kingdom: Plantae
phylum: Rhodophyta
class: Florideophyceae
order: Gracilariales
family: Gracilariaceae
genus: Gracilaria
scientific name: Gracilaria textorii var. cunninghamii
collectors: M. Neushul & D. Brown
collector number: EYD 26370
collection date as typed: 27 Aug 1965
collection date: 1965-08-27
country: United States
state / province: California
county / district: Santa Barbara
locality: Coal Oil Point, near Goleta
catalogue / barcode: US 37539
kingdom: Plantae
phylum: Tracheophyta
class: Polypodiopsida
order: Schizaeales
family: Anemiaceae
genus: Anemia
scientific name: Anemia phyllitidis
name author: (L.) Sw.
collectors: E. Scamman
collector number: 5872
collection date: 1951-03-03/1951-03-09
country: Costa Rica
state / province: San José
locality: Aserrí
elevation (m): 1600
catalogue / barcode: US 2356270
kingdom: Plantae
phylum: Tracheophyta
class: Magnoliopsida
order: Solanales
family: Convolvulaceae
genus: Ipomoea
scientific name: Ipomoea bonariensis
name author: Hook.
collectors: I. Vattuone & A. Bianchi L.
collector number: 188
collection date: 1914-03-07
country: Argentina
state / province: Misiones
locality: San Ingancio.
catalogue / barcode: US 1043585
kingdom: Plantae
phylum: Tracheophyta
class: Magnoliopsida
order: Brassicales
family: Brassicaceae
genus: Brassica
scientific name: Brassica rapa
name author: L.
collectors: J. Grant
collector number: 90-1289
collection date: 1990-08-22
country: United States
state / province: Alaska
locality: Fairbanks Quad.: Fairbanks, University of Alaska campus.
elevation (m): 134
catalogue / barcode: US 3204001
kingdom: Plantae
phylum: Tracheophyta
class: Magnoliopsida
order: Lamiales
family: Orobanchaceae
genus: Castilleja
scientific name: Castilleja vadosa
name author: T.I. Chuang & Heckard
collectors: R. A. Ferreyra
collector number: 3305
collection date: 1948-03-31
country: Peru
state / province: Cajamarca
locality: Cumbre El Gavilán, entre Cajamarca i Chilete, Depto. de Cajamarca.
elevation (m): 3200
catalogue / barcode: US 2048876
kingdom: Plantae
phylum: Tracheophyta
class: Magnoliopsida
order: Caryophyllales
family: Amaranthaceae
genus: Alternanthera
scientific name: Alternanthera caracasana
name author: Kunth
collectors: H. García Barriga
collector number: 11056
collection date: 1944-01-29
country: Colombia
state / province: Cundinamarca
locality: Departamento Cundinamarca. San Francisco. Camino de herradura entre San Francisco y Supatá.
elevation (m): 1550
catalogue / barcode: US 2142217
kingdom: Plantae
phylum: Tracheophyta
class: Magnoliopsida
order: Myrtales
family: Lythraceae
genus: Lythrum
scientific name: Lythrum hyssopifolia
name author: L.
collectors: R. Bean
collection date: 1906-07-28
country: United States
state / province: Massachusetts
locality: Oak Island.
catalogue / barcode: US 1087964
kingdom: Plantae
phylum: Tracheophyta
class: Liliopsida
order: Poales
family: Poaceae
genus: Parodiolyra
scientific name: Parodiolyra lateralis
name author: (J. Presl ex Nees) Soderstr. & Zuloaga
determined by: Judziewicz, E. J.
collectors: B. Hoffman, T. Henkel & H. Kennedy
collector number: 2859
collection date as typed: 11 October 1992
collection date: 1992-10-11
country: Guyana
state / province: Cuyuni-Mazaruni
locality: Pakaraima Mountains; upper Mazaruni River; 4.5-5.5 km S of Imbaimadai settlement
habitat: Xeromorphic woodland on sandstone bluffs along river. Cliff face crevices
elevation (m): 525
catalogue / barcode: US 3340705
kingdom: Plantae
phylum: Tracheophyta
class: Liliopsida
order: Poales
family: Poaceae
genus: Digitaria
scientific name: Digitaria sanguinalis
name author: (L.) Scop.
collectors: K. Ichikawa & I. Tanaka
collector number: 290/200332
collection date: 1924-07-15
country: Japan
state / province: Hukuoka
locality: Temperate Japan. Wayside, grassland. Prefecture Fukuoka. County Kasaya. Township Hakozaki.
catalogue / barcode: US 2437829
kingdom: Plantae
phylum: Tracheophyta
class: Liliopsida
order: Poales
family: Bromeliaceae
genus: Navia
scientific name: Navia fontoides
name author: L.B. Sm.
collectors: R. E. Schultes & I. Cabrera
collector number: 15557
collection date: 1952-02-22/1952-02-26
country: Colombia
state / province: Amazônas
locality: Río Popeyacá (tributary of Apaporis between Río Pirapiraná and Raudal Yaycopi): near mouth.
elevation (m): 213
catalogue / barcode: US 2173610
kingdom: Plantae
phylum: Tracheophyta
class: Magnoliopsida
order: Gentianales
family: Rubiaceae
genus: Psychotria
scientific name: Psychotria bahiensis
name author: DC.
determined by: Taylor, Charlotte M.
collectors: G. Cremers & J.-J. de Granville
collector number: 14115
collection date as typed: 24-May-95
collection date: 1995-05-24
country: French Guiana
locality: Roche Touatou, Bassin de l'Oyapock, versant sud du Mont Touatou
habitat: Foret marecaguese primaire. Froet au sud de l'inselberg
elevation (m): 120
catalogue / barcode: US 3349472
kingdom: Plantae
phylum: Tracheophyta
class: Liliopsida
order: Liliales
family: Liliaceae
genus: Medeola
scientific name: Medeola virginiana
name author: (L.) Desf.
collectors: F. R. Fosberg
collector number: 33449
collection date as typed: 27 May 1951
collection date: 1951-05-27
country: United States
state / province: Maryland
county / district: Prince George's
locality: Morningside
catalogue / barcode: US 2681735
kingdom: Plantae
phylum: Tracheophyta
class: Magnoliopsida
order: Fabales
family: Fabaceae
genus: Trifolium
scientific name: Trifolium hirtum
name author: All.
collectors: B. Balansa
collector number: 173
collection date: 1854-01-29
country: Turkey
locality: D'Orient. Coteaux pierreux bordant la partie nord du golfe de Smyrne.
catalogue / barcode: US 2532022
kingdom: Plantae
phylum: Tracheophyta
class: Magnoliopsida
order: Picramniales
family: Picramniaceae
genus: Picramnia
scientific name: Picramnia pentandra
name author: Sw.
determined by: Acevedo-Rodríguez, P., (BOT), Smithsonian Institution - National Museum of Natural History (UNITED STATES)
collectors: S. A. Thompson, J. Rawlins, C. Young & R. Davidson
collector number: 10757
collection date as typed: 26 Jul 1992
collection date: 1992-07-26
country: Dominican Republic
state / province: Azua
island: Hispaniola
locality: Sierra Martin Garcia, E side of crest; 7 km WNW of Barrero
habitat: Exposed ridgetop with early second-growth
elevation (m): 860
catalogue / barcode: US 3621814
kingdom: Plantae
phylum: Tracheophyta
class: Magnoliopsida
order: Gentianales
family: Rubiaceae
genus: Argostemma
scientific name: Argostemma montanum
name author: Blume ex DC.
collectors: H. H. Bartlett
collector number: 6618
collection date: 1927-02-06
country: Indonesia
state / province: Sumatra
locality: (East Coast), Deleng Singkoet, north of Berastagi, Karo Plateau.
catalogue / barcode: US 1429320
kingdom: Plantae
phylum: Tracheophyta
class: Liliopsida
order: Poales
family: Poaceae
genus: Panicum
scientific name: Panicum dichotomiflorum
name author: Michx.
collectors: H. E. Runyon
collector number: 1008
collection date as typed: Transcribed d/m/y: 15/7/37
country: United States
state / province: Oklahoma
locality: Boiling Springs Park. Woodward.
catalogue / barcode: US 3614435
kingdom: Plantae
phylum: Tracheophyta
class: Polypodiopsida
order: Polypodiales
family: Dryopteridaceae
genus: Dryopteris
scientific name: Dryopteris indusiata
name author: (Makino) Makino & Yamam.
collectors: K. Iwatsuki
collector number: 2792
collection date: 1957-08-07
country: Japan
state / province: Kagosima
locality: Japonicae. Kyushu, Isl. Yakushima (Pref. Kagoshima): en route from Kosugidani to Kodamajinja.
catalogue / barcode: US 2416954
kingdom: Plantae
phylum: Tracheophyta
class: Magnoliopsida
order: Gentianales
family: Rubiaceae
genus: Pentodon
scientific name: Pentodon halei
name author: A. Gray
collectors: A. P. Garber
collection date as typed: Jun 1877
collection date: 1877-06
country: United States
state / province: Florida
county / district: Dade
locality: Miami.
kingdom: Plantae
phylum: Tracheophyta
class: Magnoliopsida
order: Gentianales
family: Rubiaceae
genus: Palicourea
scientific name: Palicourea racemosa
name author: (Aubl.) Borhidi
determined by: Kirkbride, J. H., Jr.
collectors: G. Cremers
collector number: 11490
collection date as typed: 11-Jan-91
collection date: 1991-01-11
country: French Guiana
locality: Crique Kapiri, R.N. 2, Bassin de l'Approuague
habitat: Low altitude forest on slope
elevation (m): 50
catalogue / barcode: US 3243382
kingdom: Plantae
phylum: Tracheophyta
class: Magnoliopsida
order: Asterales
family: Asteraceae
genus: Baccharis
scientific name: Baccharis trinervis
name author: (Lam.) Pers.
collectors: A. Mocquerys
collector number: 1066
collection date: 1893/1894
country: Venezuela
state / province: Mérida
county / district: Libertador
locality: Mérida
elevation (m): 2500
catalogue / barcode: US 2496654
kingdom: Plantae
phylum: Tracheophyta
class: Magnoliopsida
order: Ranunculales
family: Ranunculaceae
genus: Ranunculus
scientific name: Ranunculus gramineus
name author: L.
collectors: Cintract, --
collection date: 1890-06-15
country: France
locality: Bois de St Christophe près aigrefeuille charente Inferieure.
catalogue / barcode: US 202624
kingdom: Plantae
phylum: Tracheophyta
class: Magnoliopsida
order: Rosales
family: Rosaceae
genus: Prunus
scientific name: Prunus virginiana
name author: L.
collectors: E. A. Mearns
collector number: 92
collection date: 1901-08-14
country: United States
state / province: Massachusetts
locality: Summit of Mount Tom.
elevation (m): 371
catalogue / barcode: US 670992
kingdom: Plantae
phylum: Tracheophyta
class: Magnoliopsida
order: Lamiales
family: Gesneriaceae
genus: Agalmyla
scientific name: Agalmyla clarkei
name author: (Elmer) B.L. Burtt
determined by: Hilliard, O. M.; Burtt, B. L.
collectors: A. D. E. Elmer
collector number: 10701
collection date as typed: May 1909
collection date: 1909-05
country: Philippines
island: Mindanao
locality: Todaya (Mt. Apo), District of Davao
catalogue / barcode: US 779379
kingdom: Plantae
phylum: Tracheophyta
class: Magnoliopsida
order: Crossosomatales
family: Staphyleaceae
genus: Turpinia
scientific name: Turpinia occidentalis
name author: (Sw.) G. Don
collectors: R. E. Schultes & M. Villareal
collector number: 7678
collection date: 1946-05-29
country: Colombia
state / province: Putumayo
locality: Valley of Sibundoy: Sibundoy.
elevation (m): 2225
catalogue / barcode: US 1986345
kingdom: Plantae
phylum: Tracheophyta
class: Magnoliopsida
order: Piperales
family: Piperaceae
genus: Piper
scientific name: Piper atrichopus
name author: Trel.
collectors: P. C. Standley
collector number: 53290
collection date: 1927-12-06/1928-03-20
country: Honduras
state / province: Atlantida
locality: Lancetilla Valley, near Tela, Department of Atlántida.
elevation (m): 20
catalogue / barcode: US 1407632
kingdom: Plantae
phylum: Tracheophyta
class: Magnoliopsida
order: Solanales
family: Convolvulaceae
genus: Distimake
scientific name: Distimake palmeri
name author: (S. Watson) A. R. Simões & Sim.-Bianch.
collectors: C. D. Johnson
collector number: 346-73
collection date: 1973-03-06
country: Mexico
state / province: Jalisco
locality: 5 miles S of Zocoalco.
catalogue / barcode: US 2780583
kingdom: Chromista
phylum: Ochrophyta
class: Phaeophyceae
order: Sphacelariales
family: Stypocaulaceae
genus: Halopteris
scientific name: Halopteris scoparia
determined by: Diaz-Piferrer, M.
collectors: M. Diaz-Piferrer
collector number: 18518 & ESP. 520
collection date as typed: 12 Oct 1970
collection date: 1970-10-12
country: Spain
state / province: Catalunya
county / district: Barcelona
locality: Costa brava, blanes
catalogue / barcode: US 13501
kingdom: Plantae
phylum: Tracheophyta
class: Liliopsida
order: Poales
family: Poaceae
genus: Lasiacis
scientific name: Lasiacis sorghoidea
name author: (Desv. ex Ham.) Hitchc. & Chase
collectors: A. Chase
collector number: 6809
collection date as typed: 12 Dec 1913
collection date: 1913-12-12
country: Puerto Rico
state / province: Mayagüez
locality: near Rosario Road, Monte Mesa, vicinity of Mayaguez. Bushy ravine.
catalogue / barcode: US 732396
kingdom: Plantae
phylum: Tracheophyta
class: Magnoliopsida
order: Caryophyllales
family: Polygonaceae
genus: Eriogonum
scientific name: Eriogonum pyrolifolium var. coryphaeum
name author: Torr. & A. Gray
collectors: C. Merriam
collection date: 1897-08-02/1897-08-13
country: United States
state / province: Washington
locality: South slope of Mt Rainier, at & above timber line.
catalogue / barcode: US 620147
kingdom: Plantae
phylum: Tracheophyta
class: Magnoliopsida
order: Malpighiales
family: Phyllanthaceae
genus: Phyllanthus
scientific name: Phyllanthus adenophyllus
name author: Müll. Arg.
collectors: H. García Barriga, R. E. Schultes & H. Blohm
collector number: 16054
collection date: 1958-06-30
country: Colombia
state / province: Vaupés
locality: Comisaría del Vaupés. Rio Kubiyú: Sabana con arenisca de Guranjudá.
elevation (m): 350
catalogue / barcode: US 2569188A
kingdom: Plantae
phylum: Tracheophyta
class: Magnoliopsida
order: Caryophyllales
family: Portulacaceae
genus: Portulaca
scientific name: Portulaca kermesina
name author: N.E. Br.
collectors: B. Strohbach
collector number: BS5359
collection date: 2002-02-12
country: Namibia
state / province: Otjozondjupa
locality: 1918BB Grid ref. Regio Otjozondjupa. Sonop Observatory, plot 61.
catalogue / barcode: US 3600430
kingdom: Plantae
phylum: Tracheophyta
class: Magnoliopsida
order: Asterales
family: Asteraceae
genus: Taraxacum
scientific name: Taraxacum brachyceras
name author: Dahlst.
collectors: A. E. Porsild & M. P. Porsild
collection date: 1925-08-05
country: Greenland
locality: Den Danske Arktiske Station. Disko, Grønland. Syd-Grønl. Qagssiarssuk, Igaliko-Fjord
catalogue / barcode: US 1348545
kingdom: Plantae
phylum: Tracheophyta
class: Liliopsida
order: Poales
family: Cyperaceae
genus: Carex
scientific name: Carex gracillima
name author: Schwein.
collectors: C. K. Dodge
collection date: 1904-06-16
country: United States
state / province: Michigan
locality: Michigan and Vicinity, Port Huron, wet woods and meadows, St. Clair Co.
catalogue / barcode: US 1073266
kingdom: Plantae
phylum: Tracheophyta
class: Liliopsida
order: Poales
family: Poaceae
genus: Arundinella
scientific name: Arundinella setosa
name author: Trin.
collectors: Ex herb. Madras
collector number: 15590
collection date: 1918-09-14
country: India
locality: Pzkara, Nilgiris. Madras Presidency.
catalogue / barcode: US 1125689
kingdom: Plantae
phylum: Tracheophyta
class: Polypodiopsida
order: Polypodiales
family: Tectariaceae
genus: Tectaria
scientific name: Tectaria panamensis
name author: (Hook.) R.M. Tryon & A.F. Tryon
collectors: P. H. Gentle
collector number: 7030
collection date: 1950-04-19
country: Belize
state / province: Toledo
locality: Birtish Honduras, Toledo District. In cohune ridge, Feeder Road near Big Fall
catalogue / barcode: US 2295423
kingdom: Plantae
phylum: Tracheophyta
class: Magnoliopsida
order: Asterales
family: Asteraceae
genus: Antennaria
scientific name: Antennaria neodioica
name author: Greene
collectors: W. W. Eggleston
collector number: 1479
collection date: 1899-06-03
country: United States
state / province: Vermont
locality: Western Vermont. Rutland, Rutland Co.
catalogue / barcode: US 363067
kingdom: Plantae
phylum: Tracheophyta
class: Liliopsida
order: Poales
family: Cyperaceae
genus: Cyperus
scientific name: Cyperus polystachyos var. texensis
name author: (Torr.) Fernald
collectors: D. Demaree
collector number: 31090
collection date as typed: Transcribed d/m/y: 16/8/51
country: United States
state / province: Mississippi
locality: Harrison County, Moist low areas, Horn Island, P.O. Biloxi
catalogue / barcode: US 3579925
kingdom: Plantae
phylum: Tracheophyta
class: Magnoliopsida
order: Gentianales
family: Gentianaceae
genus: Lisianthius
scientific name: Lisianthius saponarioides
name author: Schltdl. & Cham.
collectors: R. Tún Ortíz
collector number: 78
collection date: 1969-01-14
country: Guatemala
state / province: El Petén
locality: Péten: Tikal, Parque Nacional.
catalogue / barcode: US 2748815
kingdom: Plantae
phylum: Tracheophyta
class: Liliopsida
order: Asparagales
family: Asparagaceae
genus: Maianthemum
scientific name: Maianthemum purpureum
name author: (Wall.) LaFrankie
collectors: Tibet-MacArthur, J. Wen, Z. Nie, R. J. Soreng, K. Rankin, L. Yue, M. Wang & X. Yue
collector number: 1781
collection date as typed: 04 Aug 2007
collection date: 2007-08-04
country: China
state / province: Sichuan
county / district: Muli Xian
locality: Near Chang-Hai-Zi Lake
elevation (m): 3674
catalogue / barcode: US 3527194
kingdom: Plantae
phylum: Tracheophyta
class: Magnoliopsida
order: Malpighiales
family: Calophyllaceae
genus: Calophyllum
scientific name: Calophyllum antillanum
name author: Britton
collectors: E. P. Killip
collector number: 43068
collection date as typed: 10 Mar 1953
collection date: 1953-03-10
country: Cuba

**GOAL**
Reproduce the part of the records that opens with the line containing "name author: Torr. & A. Gray" and closes with the line containing "genus: Phyllanthus", copying each line word for word.

**EXPECTED OUTPUT**
name author: Torr. & A. Gray
collectors: C. Merriam
collection date: 1897-08-02/1897-08-13
country: United States
state / province: Washington
locality: South slope of Mt Rainier, at & above timber line.
catalogue / barcode: US 620147
kingdom: Plantae
phylum: Tracheophyta
class: Magnoliopsida
order: Malpighiales
family: Phyllanthaceae
genus: Phyllanthus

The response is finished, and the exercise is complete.